Les courbes de survie sans progression sont présentées dans la figure 2. La médiane de survie globale n’est pas atteinte chez les 39 patients traités. La survie globale à 12 et 24 mois après la première injection de nivolumab est de 93.2% (95%CI, 75.5%to 98.3%) et 79.4% (95%CI, 56.9% to 91.0%) respectivement.
Dans cette étude, le taux de réponse pathologique complète atteint 50% après 2 injection de monothérapie nivolumab. Ce chiffre est très impressionnant et supérieur avec ce qui est observé dans d’autres tumeurs. De plus, la réponse pathologique complète était associée à une meilleure survie sans progression. Le profil de tolérance du nivolumab est comparable à ce qui est déjà connu de cette molécule.
Des stratégies thérapeutiques jusque-là limitées
Le carcinome de Merkel (MCC) est un cancer de la peau touchant les personnes âgées de 75-79 ans en médiane. Une grande partie de ces carcinomes sont associés à l’intégration du virus de Merkel ; Merkel cell polyomavirus (MCPyV) 80%, les autres facteurs de risques sont les ultraviolets et l’immunodépression. Les métastases régionales et viscérale sont fréquentes avec un pronostic sombre dans les formes avancées.

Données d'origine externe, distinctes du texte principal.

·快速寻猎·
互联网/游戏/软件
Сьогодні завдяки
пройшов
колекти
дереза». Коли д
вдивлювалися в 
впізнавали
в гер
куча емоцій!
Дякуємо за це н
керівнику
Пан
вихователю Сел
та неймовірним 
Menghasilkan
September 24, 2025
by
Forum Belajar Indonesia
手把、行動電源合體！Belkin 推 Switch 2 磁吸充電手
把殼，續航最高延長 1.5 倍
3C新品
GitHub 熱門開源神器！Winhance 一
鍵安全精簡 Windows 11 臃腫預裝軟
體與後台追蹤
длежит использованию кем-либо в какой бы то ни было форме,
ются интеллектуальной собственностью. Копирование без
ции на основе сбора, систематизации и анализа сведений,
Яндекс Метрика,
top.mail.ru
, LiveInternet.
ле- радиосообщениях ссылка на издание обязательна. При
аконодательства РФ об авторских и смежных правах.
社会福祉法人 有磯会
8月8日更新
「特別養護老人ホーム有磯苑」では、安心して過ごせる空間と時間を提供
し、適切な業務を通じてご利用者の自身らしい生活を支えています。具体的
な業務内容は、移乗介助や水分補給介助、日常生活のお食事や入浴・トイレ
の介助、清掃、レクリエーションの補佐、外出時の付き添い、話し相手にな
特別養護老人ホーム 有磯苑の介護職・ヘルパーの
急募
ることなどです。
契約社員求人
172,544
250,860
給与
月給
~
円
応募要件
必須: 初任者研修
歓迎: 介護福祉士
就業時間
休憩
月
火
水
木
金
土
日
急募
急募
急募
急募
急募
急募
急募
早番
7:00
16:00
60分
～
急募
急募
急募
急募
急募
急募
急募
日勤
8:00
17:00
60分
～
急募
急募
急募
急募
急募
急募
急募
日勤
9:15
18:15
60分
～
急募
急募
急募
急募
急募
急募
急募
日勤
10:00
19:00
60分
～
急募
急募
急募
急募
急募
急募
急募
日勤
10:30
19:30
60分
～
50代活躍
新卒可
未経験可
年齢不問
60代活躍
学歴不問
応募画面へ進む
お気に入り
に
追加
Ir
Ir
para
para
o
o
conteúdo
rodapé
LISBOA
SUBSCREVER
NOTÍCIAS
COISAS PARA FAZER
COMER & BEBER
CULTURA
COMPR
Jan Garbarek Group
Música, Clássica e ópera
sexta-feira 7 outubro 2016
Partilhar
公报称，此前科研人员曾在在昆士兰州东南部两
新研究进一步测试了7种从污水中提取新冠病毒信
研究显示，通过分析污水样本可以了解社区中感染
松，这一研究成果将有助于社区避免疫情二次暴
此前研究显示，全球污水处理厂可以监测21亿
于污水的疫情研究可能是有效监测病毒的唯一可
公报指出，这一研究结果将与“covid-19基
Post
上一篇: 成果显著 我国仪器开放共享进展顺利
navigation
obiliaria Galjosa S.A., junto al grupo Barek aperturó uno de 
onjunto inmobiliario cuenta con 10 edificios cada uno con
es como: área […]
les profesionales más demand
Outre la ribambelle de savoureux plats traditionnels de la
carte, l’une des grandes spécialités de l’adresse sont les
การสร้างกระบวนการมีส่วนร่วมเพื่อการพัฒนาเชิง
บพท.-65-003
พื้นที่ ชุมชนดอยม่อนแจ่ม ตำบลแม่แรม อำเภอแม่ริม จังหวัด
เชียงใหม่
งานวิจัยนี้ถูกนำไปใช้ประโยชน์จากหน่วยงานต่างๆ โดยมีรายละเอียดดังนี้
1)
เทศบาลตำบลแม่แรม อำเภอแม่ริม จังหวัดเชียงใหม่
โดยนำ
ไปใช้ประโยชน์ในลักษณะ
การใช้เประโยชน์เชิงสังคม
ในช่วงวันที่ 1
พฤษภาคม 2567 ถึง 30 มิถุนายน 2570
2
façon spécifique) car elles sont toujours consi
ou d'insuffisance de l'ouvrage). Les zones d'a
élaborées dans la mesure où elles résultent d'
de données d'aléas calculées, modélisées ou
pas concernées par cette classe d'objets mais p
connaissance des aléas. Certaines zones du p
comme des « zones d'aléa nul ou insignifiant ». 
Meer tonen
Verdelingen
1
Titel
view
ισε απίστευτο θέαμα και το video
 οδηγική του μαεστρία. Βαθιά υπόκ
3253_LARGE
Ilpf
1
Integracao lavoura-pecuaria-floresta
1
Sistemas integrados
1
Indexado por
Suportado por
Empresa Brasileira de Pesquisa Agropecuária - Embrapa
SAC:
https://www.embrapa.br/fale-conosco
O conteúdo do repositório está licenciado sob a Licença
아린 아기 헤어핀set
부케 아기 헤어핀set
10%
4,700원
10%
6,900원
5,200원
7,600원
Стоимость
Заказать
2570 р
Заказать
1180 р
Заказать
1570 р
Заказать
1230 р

Au stade inopérables, la chimiothérapie était jusqu’à récemment le traitement de référence (association sel de platine et Etoposide) avec des taux de réponse d’environ 60% mais des médianes de survie sans progression faible. En effet, plus de 90% des patients progressaient à 1 an.
Perspectives et conclusion
Les bonnes survies observées chez les patients stade III (comparativement aux survies historiques) sont très encourageantes et laissent penser que la stratégie néoadjuvante dans le carcinome de Merkel est très prometteuse. Ces résultats nécessitent d’être confirmés à plus large échelle et comparés à une stratégie adjuvante
Plusieurs essais d’immunothérapie néoadjuvante dans des cancers solides ont été réalisé, avec notamment dans le mélanome des résultats très intéressants sur la survie sans progression qui serait corrélée avec la réponse pathologique complète.